- What you have to do
In the entries below, find the line with "right hip: (333, 394)" and the line with "right eye: (165, 141)". Print those two and everything between them exactly, and nothing else.

- Supplied data

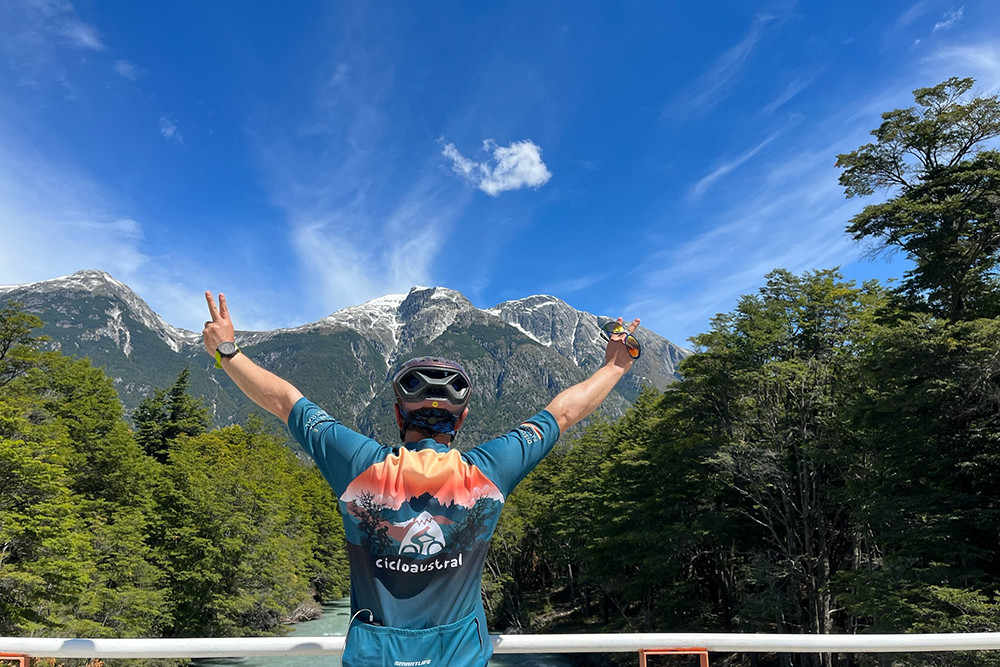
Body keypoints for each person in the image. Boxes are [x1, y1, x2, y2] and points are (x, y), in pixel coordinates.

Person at [201, 291, 640, 667]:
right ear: (462, 419)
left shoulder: (360, 468)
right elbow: (563, 413)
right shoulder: (487, 473)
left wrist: (228, 352)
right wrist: (615, 368)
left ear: (397, 414)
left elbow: (284, 401)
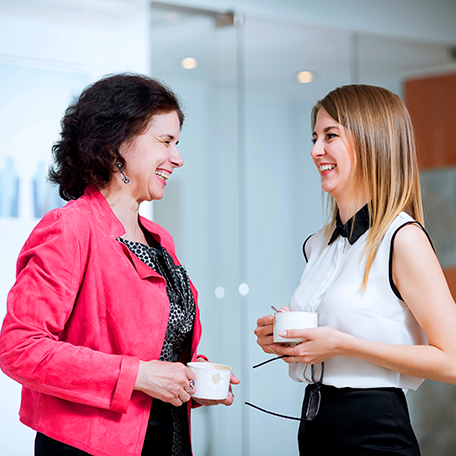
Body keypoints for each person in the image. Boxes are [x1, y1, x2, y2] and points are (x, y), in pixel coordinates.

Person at [0, 73, 239, 456]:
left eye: (177, 143)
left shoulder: (160, 240)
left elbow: (156, 348)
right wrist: (139, 375)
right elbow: (20, 348)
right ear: (116, 145)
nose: (177, 158)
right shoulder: (71, 228)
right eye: (165, 142)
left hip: (166, 440)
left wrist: (189, 377)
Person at [254, 84, 456, 455]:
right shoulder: (318, 244)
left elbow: (452, 359)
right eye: (315, 137)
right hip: (316, 426)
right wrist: (287, 342)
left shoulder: (403, 238)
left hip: (374, 433)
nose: (316, 151)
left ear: (371, 143)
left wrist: (343, 343)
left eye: (331, 136)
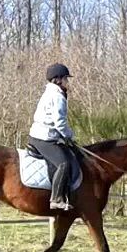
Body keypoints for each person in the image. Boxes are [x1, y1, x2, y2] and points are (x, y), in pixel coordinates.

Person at [28, 63, 78, 211]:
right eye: (66, 79)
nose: (67, 82)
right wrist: (69, 136)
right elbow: (60, 123)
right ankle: (56, 199)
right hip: (44, 138)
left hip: (40, 135)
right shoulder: (57, 96)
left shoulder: (49, 93)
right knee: (64, 164)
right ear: (58, 79)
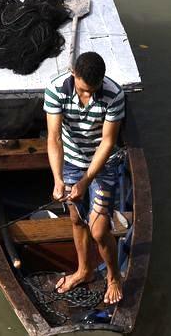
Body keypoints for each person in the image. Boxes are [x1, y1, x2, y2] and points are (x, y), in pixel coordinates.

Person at [43, 51, 126, 305]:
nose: (88, 95)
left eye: (93, 90)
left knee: (99, 230)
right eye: (82, 89)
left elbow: (108, 143)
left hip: (103, 163)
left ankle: (113, 277)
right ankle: (84, 270)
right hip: (71, 161)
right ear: (73, 75)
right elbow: (54, 138)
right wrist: (58, 179)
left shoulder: (114, 94)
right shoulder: (55, 90)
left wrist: (85, 182)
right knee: (77, 219)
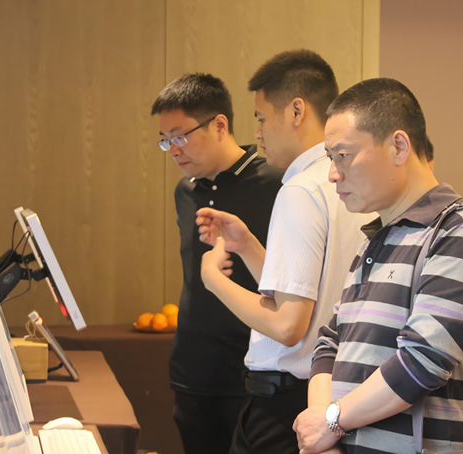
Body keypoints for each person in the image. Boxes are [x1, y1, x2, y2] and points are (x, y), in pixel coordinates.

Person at [293, 77, 463, 454]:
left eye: (344, 155)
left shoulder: (460, 234)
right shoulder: (376, 237)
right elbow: (330, 342)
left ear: (399, 146)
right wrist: (325, 430)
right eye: (330, 157)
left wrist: (332, 420)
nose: (333, 173)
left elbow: (421, 362)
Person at [196, 50, 374, 454]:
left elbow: (288, 326)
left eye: (261, 118)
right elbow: (314, 292)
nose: (256, 133)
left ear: (296, 111)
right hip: (333, 394)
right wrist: (248, 247)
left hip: (287, 402)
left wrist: (213, 281)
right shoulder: (351, 182)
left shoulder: (301, 189)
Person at [150, 73, 284, 454]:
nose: (173, 150)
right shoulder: (185, 190)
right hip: (192, 370)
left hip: (250, 372)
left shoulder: (276, 185)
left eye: (180, 136)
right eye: (165, 141)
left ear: (220, 125)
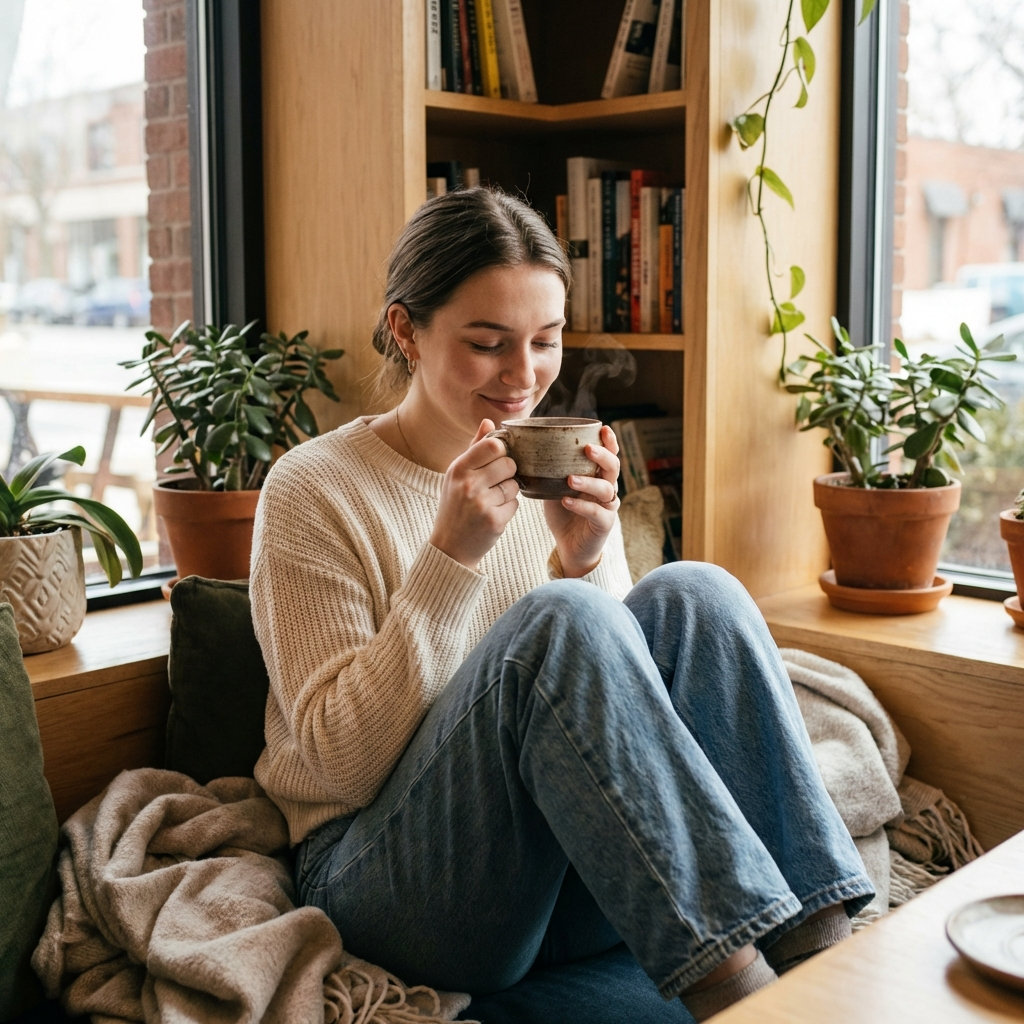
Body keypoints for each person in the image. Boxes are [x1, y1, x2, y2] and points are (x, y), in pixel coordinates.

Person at [249, 187, 873, 1020]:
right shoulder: (313, 489)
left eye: (545, 341)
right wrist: (449, 558)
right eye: (487, 344)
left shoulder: (552, 467)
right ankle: (745, 1003)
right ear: (406, 330)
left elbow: (626, 728)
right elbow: (344, 767)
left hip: (568, 867)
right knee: (561, 620)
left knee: (696, 592)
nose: (523, 377)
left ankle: (829, 959)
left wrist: (583, 559)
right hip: (387, 883)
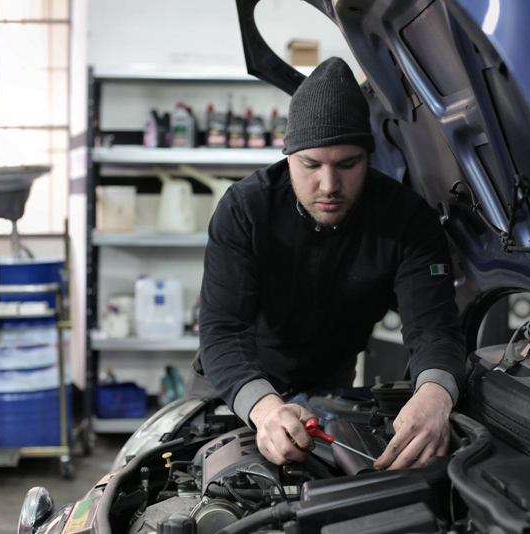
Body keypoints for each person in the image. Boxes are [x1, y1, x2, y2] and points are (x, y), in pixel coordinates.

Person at [196, 57, 466, 471]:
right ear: (287, 157)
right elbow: (222, 332)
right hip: (235, 387)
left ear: (368, 156)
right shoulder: (245, 210)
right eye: (311, 165)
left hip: (330, 391)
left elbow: (433, 327)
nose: (329, 185)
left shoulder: (407, 221)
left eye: (347, 164)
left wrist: (434, 395)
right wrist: (265, 409)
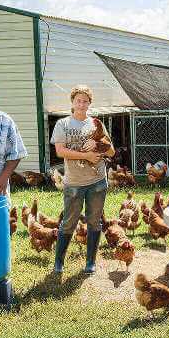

- Finished task
right hip: (333, 394)
right wrist: (248, 247)
left hip: (287, 402)
left wrist: (213, 281)
right shoulder: (351, 182)
left shoulder: (301, 189)
Person at [150, 73, 284, 454]:
nose: (173, 150)
right shoulder: (185, 190)
right hip: (192, 370)
left hip: (250, 372)
left shoulder: (276, 185)
left eye: (180, 136)
right eye: (165, 141)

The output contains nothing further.